▶ Task description: The records below are to be repeated in full, exactly as they are.

▶ Material provided:
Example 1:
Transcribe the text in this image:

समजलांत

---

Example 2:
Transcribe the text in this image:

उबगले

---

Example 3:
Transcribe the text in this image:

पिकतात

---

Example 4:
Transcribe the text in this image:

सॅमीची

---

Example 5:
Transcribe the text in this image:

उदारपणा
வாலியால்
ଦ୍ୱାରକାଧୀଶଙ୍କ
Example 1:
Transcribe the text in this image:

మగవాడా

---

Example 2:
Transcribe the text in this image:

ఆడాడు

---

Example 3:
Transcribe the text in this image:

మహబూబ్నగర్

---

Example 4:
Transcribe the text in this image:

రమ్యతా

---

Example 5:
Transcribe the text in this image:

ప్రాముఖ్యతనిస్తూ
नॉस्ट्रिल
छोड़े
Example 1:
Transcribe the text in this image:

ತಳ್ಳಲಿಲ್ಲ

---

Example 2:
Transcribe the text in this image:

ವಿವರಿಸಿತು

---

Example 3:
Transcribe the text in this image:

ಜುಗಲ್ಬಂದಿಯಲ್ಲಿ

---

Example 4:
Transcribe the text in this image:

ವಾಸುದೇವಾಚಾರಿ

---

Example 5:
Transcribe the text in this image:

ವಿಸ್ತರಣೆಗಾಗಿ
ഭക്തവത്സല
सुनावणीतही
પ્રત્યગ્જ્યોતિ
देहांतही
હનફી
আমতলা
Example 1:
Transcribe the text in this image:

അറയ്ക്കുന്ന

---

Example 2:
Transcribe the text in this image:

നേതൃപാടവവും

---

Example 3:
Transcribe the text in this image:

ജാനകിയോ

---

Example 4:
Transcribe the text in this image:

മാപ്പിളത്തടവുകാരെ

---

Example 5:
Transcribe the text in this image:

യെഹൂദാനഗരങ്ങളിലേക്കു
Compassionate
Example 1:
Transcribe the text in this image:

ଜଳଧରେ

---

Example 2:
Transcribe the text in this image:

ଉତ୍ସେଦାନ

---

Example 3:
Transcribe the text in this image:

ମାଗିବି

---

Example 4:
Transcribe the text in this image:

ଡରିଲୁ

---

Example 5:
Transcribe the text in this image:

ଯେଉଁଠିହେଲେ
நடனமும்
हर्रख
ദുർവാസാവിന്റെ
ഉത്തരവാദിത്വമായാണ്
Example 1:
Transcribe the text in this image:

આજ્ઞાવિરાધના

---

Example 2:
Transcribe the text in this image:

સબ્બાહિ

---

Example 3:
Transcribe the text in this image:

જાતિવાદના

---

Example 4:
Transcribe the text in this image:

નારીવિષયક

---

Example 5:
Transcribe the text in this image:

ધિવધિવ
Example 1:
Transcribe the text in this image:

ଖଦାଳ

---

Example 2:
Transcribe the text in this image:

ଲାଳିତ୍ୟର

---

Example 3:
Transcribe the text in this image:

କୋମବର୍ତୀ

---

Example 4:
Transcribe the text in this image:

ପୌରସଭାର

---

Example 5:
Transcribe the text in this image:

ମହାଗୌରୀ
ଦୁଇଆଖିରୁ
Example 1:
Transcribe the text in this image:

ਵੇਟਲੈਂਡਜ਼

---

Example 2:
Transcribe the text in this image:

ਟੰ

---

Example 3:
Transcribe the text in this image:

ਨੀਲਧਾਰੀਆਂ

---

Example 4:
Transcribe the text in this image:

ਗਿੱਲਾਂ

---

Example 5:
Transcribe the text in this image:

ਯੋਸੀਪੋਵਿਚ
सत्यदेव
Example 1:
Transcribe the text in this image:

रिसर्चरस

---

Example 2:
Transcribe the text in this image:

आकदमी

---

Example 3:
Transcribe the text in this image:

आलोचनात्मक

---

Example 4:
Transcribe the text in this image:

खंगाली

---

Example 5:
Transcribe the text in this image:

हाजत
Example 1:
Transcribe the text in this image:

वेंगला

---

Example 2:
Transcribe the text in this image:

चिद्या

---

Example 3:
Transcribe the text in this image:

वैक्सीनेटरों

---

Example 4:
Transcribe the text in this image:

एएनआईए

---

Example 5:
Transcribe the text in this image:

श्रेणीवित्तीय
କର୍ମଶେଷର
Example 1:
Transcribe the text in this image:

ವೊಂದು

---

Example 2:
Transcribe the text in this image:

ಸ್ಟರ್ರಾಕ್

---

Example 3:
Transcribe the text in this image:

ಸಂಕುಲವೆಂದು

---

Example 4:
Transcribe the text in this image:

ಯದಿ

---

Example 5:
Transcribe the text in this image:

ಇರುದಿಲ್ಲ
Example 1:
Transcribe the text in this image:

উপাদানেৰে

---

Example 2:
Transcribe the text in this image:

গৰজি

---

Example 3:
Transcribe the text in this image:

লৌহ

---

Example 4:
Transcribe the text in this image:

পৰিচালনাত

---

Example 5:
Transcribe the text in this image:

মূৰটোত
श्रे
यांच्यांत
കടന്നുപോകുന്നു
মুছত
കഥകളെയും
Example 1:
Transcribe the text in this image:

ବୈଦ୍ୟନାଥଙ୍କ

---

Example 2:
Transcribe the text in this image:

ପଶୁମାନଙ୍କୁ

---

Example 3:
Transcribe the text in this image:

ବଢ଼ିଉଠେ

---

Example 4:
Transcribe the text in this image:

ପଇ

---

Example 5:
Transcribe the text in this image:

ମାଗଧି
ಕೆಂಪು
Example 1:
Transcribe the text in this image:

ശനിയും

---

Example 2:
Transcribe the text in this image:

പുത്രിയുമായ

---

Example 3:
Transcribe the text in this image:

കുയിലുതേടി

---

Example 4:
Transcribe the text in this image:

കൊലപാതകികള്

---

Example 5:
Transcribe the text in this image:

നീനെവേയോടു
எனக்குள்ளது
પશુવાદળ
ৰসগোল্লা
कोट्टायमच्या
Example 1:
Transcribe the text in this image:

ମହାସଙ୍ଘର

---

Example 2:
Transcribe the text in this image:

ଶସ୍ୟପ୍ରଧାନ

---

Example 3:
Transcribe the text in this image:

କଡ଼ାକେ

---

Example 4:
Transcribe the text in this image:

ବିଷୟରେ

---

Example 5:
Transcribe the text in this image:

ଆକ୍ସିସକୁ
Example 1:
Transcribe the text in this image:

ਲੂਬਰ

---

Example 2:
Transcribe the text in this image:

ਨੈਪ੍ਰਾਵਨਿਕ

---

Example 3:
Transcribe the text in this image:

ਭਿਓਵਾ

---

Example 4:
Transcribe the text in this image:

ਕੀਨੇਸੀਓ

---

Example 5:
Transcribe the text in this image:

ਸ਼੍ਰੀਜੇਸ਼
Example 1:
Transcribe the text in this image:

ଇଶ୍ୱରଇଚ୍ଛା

▶ Exercise response:
Example 1:
Transcribe the text in this image:

समजलांत

---

Example 2:
Transcribe the text in this image:

उबगले

---

Example 3:
Transcribe the text in this image:

पिकतात

---

Example 4:
Transcribe the text in this image:

सॅमीची

---

Example 5:
Transcribe the text in this image:

उदारपणा
வாலியால்
ଦ୍ୱାରକାଧୀଶଙ୍କ
Example 1:
Transcribe the text in this image:

మగవాడా

---

Example 2:
Transcribe the text in this image:

ఆడాడు

---

Example 3:
Transcribe the text in this image:

మహబూబ్నగర్

---

Example 4:
Transcribe the text in this image:

రమ్యతా

---

Example 5:
Transcribe the text in this image:

ప్రాముఖ్యతనిస్తూ
नॉस्ट्रिल
छोड़े
Example 1:
Transcribe the text in this image:

ತಳ್ಳಲಿಲ್ಲ

---

Example 2:
Transcribe the text in this image:

ವಿವರಿಸಿತು

---

Example 3:
Transcribe the text in this image:

ಜುಗಲ್ಬಂದಿಯಲ್ಲಿ

---

Example 4:
Transcribe the text in this image:

ವಾಸುದೇವಾಚಾರಿ

---

Example 5:
Transcribe the text in this image:

ವಿಸ್ತರಣೆಗಾಗಿ
ഭക്തവത്സല
सुनावणीतही
પ્રત્યગ્જ્યોતિ
देहांतही
હનફી
আমতলা
Example 1:
Transcribe the text in this image:

അറയ്ക്കുന്ന

---

Example 2:
Transcribe the text in this image:

നേതൃപാടവവും

---

Example 3:
Transcribe the text in this image:

ജാനകിയോ

---

Example 4:
Transcribe the text in this image:

മാപ്പിളത്തടവുകാരെ

---

Example 5:
Transcribe the text in this image:

യെഹൂദാനഗരങ്ങളിലേക്കു
Compassionate
Example 1:
Transcribe the text in this image:

ଜଳଧରେ

---

Example 2:
Transcribe the text in this image:

ଉତ୍ସେଦାନ

---

Example 3:
Transcribe the text in this image:

ମାଗିବି

---

Example 4:
Transcribe the text in this image:

ଡରିଲୁ

---

Example 5:
Transcribe the text in this image:

ଯେଉଁଠିହେଲେ
நடனமும்
हर्रख
ദുർവാസാവിന്റെ
ഉത്തരവാദിത്വമായാണ്
Example 1:
Transcribe the text in this image:

આજ્ઞાવિરાધના

---

Example 2:
Transcribe the text in this image:

સબ્બાહિ

---

Example 3:
Transcribe the text in this image:

જાતિવાદના

---

Example 4:
Transcribe the text in this image:

નારીવિષયક

---

Example 5:
Transcribe the text in this image:

ધિવધિવ
Example 1:
Transcribe the text in this image:

ଖଦାଳ

---

Example 2:
Transcribe the text in this image:

ଲାଳିତ୍ୟର

---

Example 3:
Transcribe the text in this image:

କୋମବର୍ତୀ

---

Example 4:
Transcribe the text in this image:

ପୌରସଭାର

---

Example 5:
Transcribe the text in this image:

ମହାଗୌରୀ
ଦୁଇଆଖିରୁ
Example 1:
Transcribe the text in this image:

ਵੇਟਲੈਂਡਜ਼

---

Example 2:
Transcribe the text in this image:

ਟੰ

---

Example 3:
Transcribe the text in this image:

ਨੀਲਧਾਰੀਆਂ

---

Example 4:
Transcribe the text in this image:

ਗਿੱਲਾਂ

---

Example 5:
Transcribe the text in this image:

ਯੋਸੀਪੋਵਿਚ
सत्यदेव
Example 1:
Transcribe the text in this image:

रिसर्चरस

---

Example 2:
Transcribe the text in this image:

आकदमी

---

Example 3:
Transcribe the text in this image:

आलोचनात्मक

---

Example 4:
Transcribe the text in this image:

खंगाली

---

Example 5:
Transcribe the text in this image:

हाजत
Example 1:
Transcribe the text in this image:

वेंगला

---

Example 2:
Transcribe the text in this image:

चिद्या

---

Example 3:
Transcribe the text in this image:

वैक्सीनेटरों

---

Example 4:
Transcribe the text in this image:

एएनआईए

---

Example 5:
Transcribe the text in this image:

श्रेणीवित्तीय
କର୍ମଶେଷର
Example 1:
Transcribe the text in this image:

ವೊಂದು

---

Example 2:
Transcribe the text in this image:

ಸ್ಟರ್ರಾಕ್

---

Example 3:
Transcribe the text in this image:

ಸಂಕುಲವೆಂದು

---

Example 4:
Transcribe the text in this image:

ಯದಿ

---

Example 5:
Transcribe the text in this image:

ಇರುದಿಲ್ಲ
Example 1:
Transcribe the text in this image:

উপাদানেৰে

---

Example 2:
Transcribe the text in this image:

গৰজি

---

Example 3:
Transcribe the text in this image:

লৌহ

---

Example 4:
Transcribe the text in this image:

পৰিচালনাত

---

Example 5:
Transcribe the text in this image:

মূৰটোত
श्रे
यांच्यांत
കടന്നുപോകുന്നു
মুছত
കഥകളെയും
Example 1:
Transcribe the text in this image:

ବୈଦ୍ୟନାଥଙ୍କ

---

Example 2:
Transcribe the text in this image:

ପଶୁମାନଙ୍କୁ

---

Example 3:
Transcribe the text in this image:

ବଢ଼ିଉଠେ

---

Example 4:
Transcribe the text in this image:

ପଇ

---

Example 5:
Transcribe the text in this image:

ମାଗଧି
ಕೆಂಪು
Example 1:
Transcribe the text in this image:

ശനിയും

---

Example 2:
Transcribe the text in this image:

പുത്രിയുമായ

---

Example 3:
Transcribe the text in this image:

കുയിലുതേടി

---

Example 4:
Transcribe the text in this image:

കൊലപാതകികള്

---

Example 5:
Transcribe the text in this image:

നീനെവേയോടു
எனக்குள்ளது
પશુવાદળ
ৰসগোল্লা
कोट्टायमच्या
Example 1:
Transcribe the text in this image:

ମହାସଙ୍ଘର

---

Example 2:
Transcribe the text in this image:

ଶସ୍ୟପ୍ରଧାନ

---

Example 3:
Transcribe the text in this image:

କଡ଼ାକେ

---

Example 4:
Transcribe the text in this image:

ବିଷୟରେ

---

Example 5:
Transcribe the text in this image:

ଆକ୍ସିସକୁ
Example 1:
Transcribe the text in this image:

ਲੂਬਰ

---

Example 2:
Transcribe the text in this image:

ਨੈਪ੍ਰਾਵਨਿਕ

---

Example 3:
Transcribe the text in this image:

ਭਿਓਵਾ

---

Example 4:
Transcribe the text in this image:

ਕੀਨੇਸੀਓ

---

Example 5:
Transcribe the text in this image:

ਸ਼੍ਰੀਜੇਸ਼
Example 1:
Transcribe the text in this image:

ଇଶ୍ୱରଇଚ୍ଛା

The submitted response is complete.